**GIVEN RECORDS:**
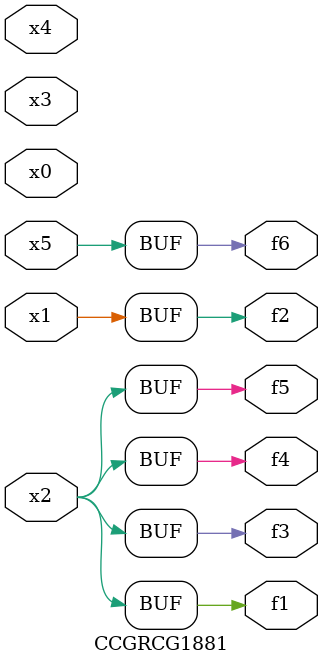
<source format=v>
module CCGRCG1881(
	input x0, x1, x2, x3, x4, x5,
	output f1, f2, f3, f4, f5, f6
);
	assign f1 = x2;
	assign f2 = x1;
	assign f3 = x2;
	assign f4 = x2;
	assign f5 = x2;
	assign f6 = x5;
endmodule

</source>
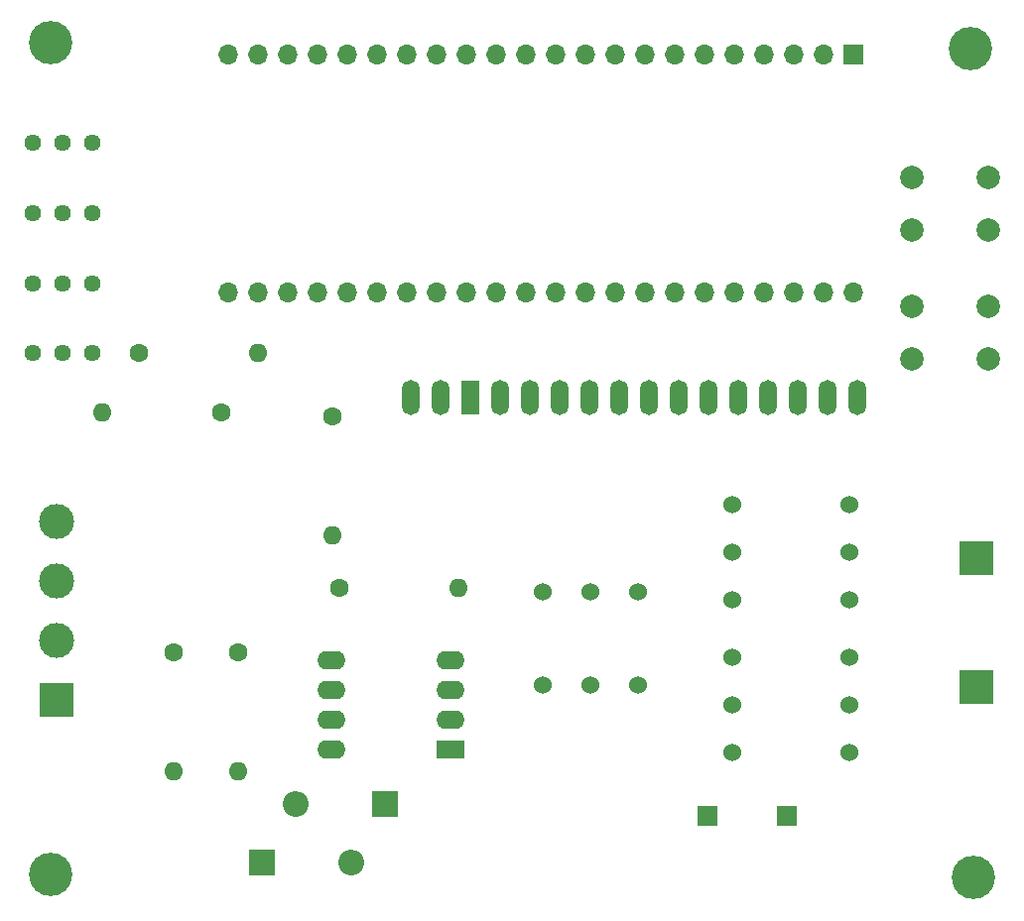
<source format=gbr>
%TF.GenerationSoftware,KiCad,Pcbnew,6.0.8-f2edbf62ab~116~ubuntu20.04.1*%
%TF.CreationDate,2022-10-11T23:56:16-03:00*%
%TF.ProjectId,Proyecto_p_curso,50726f79-6563-4746-9f5f-705f63757273,rev?*%
%TF.SameCoordinates,Original*%
%TF.FileFunction,Soldermask,Bot*%
%TF.FilePolarity,Negative*%
%FSLAX46Y46*%
G04 Gerber Fmt 4.6, Leading zero omitted, Abs format (unit mm)*
G04 Created by KiCad (PCBNEW 6.0.8-f2edbf62ab~116~ubuntu20.04.1) date 2022-10-11 23:56:16*
%MOMM*%
%LPD*%
G01*
G04 APERTURE LIST*
%ADD10C,3.700000*%
%ADD11R,1.700000X1.700000*%
%ADD12O,1.700000X1.700000*%
%ADD13C,1.524000*%
%ADD14R,1.500000X3.000000*%
%ADD15O,1.500000X3.000000*%
%ADD16C,1.440000*%
%ADD17C,2.000000*%
%ADD18C,1.600000*%
%ADD19O,1.600000X1.600000*%
%ADD20R,2.200000X2.200000*%
%ADD21O,2.200000X2.200000*%
%ADD22R,3.000000X3.000000*%
%ADD23C,3.000000*%
%ADD24R,2.400000X1.600000*%
%ADD25O,2.400000X1.600000*%
G04 APERTURE END LIST*
D10*
%TO.C,REF\u002A\u002A*%
X116000000Y-138500000D03*
%TD*%
%TO.C,REF\u002A\u002A*%
X194500000Y-68000000D03*
%TD*%
%TO.C,REF\u002A\u002A*%
X116000000Y-67500000D03*
%TD*%
%TO.C,REF\u002A\u002A*%
X194750000Y-138750000D03*
%TD*%
D11*
%TO.C,U2*%
X184500000Y-68460000D03*
D12*
X181960000Y-68460000D03*
X179420000Y-68460000D03*
X176880000Y-68460000D03*
X174340000Y-68460000D03*
X171800000Y-68460000D03*
X169260000Y-68460000D03*
X166720000Y-68460000D03*
X164180000Y-68460000D03*
X161640000Y-68460000D03*
X159100000Y-68460000D03*
X156560000Y-68460000D03*
X154020000Y-68460000D03*
X151480000Y-68460000D03*
X148940000Y-68460000D03*
X146400000Y-68460000D03*
X143860000Y-68460000D03*
X141320000Y-68460000D03*
X138780000Y-68460000D03*
X136240000Y-68460000D03*
X133700000Y-68460000D03*
X131160000Y-68460000D03*
X184500000Y-88780000D03*
X181960000Y-88780000D03*
X179420000Y-88780000D03*
X176880000Y-88780000D03*
X174340000Y-88780000D03*
X171800000Y-88780000D03*
X169260000Y-88780000D03*
X166720000Y-88780000D03*
X164180000Y-88780000D03*
X161640000Y-88780000D03*
X159100000Y-88780000D03*
X156560000Y-88780000D03*
X154020000Y-88780000D03*
X151480000Y-88780000D03*
X148940000Y-88780000D03*
X146400000Y-88780000D03*
X143860000Y-88780000D03*
X141320000Y-88780000D03*
X138780000Y-88780000D03*
X136240000Y-88780000D03*
X133700000Y-88780000D03*
X131160000Y-88780000D03*
%TD*%
D13*
%TO.C,Q6*%
X174167000Y-128064000D03*
X174167000Y-124000000D03*
X174167000Y-119936000D03*
%TD*%
%TO.C,Q5*%
X184167000Y-106936000D03*
X184167000Y-111000000D03*
X184167000Y-115064000D03*
%TD*%
%TO.C,Q4*%
X184167000Y-128064000D03*
X184167000Y-124000000D03*
X184167000Y-119936000D03*
%TD*%
%TO.C,Q3*%
X174167000Y-115064000D03*
X174167000Y-111000000D03*
X174167000Y-106936000D03*
%TD*%
%TO.C,Q2*%
X166064000Y-122333000D03*
X162000000Y-122333000D03*
X157936000Y-122333000D03*
%TD*%
%TO.C,Q1*%
X166064000Y-114333000D03*
X162000000Y-114333000D03*
X157936000Y-114333000D03*
%TD*%
D14*
%TO.C,U1*%
X151784000Y-97783500D03*
D15*
X154324000Y-97783500D03*
X156864000Y-97783500D03*
X159404000Y-97783500D03*
X161944000Y-97783500D03*
X164484000Y-97783500D03*
X167024000Y-97783500D03*
X169564000Y-97783500D03*
X172104000Y-97783500D03*
X174644000Y-97783500D03*
X177184000Y-97783500D03*
X179724000Y-97783500D03*
X182264000Y-97783500D03*
X184804000Y-97783500D03*
X149244000Y-97783500D03*
X146704000Y-97783500D03*
%TD*%
D16*
%TO.C,RV1*%
X119540000Y-76000000D03*
X117000000Y-76000000D03*
X114460000Y-76000000D03*
%TD*%
D17*
%TO.C,SW2*%
X196000000Y-83500000D03*
X189500000Y-83500000D03*
X196000000Y-79000000D03*
X189500000Y-79000000D03*
%TD*%
D18*
%TO.C,R6*%
X126500000Y-119500000D03*
D19*
X126500000Y-129660000D03*
%TD*%
D20*
%TO.C,D1*%
X144500000Y-132500000D03*
D21*
X136880000Y-132500000D03*
%TD*%
D22*
%TO.C,J3*%
X195000000Y-122500000D03*
%TD*%
D18*
%TO.C,R4*%
X140580000Y-114000000D03*
D19*
X150740000Y-114000000D03*
%TD*%
D11*
%TO.C,J5*%
X172000000Y-133500000D03*
%TD*%
D16*
%TO.C,RV3*%
X119550000Y-82000000D03*
X117010000Y-82000000D03*
X114470000Y-82000000D03*
%TD*%
D22*
%TO.C,J2*%
X195000000Y-111500000D03*
%TD*%
D18*
%TO.C,R1*%
X123500000Y-94000000D03*
D19*
X133660000Y-94000000D03*
%TD*%
D17*
%TO.C,SW1*%
X189500000Y-90000000D03*
X196000000Y-90000000D03*
X196000000Y-94500000D03*
X189500000Y-94500000D03*
%TD*%
D18*
%TO.C,R2*%
X140000000Y-99420000D03*
D19*
X140000000Y-109580000D03*
%TD*%
D20*
%TO.C,D2*%
X134000000Y-137500000D03*
D21*
X141620000Y-137500000D03*
%TD*%
D22*
%TO.C,J4*%
X116500000Y-123620000D03*
D23*
X116500000Y-118540000D03*
X116500000Y-113460000D03*
X116500000Y-108380000D03*
%TD*%
D16*
%TO.C,RV2*%
X119550000Y-94000000D03*
X117010000Y-94000000D03*
X114470000Y-94000000D03*
%TD*%
%TO.C,RV4*%
X119550000Y-88000000D03*
X117010000Y-88000000D03*
X114470000Y-88000000D03*
%TD*%
D24*
%TO.C,U3*%
X150075000Y-127800000D03*
D25*
X150075000Y-125260000D03*
X150075000Y-122720000D03*
X150075000Y-120180000D03*
X139915000Y-120180000D03*
X139915000Y-122720000D03*
X139915000Y-125260000D03*
X139915000Y-127800000D03*
%TD*%
D18*
%TO.C,R5*%
X132000000Y-119500000D03*
D19*
X132000000Y-129660000D03*
%TD*%
D11*
%TO.C,J1*%
X178825000Y-133500000D03*
%TD*%
D18*
%TO.C,R3*%
X130580000Y-99000000D03*
D19*
X120420000Y-99000000D03*
%TD*%
M02*

</source>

**WHAT YOU HAVE TO DO:** Where does the string "format" occur in the material? Copy every line where it does.

**RESPONSE AREA:**
<source format=v>
<source format=gbr>
G04 Gerber Fmt 4.6, Leading zero omitted, Abs format (unit mm)*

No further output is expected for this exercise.